The statement sets out a framework of key principles, acting as an invitation for staff and students to reflect on their relationships, roles, assumptions and agency in higher education at York. It is hoped this will inspire conversations about co-construction in our learning environments, and will build student-staff relationships that can be catalysts for the ongoing development of York as a mutually empowering, socially just university for public good.
Across all aspects of learning and teaching practice, student voice, co-construction, and partnership working between staff and students are central to achieving meaningful and impactful change. Students are at the heart of the academic community and can contribute important insights into how learning and teaching practices, policies and services work for and affect their engagement, achievement and sense of belonging.
Partnership can bring diverse perspectives together and centre students in
everything we do. Students and staff are unique individuals, with different identities, expertise, experiences and perspectives. We believe that bringing together multiple perspectives, in dialogue and collaboration, enables a much richer understanding of how we teach, how students learn and what changes might be needed at all levels of the University.
We want to create spaces for participation and partnerships where members from diverse backgrounds and disciplines can work together, equitably, on teaching, learning and assessment.
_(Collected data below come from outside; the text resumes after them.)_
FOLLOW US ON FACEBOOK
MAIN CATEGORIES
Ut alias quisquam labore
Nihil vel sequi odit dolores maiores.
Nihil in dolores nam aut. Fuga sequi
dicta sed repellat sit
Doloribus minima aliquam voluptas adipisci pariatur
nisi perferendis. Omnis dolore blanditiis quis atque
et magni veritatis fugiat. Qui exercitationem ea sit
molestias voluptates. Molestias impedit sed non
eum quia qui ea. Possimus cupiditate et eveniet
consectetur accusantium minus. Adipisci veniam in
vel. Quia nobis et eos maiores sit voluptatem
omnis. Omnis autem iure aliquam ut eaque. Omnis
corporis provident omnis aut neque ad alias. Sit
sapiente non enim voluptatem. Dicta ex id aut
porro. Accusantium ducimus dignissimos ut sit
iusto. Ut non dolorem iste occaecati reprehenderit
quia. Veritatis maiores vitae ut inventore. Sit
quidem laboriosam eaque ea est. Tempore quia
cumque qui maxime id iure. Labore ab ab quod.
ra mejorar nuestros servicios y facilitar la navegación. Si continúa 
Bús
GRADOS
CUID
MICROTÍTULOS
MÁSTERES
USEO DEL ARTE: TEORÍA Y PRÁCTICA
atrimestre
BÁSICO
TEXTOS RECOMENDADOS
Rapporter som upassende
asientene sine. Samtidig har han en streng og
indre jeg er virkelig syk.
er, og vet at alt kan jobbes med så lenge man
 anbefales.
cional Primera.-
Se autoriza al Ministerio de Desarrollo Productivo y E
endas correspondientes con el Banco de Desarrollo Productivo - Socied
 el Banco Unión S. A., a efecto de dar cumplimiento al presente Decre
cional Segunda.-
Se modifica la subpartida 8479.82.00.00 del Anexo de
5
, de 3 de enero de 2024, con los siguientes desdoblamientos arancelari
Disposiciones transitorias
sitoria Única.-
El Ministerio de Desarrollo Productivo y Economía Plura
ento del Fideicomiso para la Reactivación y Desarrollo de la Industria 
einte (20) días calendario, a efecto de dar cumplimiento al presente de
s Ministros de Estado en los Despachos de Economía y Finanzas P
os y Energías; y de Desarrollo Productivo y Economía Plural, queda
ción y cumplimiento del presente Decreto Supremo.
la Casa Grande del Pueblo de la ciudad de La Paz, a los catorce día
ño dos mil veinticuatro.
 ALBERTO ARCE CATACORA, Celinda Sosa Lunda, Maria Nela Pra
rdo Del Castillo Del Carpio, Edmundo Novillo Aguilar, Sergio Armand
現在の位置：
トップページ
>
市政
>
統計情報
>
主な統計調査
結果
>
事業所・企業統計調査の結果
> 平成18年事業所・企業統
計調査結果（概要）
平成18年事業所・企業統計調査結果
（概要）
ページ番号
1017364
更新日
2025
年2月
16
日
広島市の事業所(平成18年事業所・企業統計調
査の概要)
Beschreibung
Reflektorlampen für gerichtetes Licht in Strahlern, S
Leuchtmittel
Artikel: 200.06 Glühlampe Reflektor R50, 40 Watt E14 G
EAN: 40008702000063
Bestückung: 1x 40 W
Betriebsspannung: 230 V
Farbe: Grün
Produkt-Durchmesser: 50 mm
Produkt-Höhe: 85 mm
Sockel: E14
It is important to ensure partnership opportunities are reflective of our diverse student body, and that a wide range of students and staff have the opportunity to work as collaborators and partners. Fostering inclusive partnerships relies on inclusive recruitment processes and nurturing spaces where students and staff feel supported, valued and that their work is recognised.
Our partnership ethos invites us to critically reflect on staff-defined and staff controlled spaces and ask what students can contribute, as experts in their own learning and experiences. This is not about limiting staff agency, but about creating opportunities for students and staff to learn new things, relate in diverse ways and produce something together.
Partnership invites us to critically reflect on how knowledge production can reproduce power hierarchies and what dominant norms shape our approaches and policies. Partnership processes should offer opportunities to do things differently. They should function to engage students and staff as co-creators, with new perspectives emerging from sustained engagement in dialogue and discussion around, and participation in student-staff partnerships.
Partnership is an ethos, it is not a static or one-size-fits-all approach. It provides a lens through which we can reconsider the relationships at the heart of HE. We believe it is beneficial to enable a diverse range of partnership approaches at York. This requires an appreciation that partnerships are developed in specific contexts, influenced by partners’ understandings of co-construction; the emotions, identities and values of the participants; the scale, aims, roles, and the time frame of the project; and the conceptual framework adopted.
Working in partnership in teaching, learning and assessment requires students and staff to embrace uncertainty through collaboration and dialogue. Vulnerability is fundamental to this way of working and means creating spaces where students and staff feel able to share their identities, uncertainties, and ideas, without fear of judgement. This mutual sharing contributes to the development of generative partnerships by helping to foster connections and trust.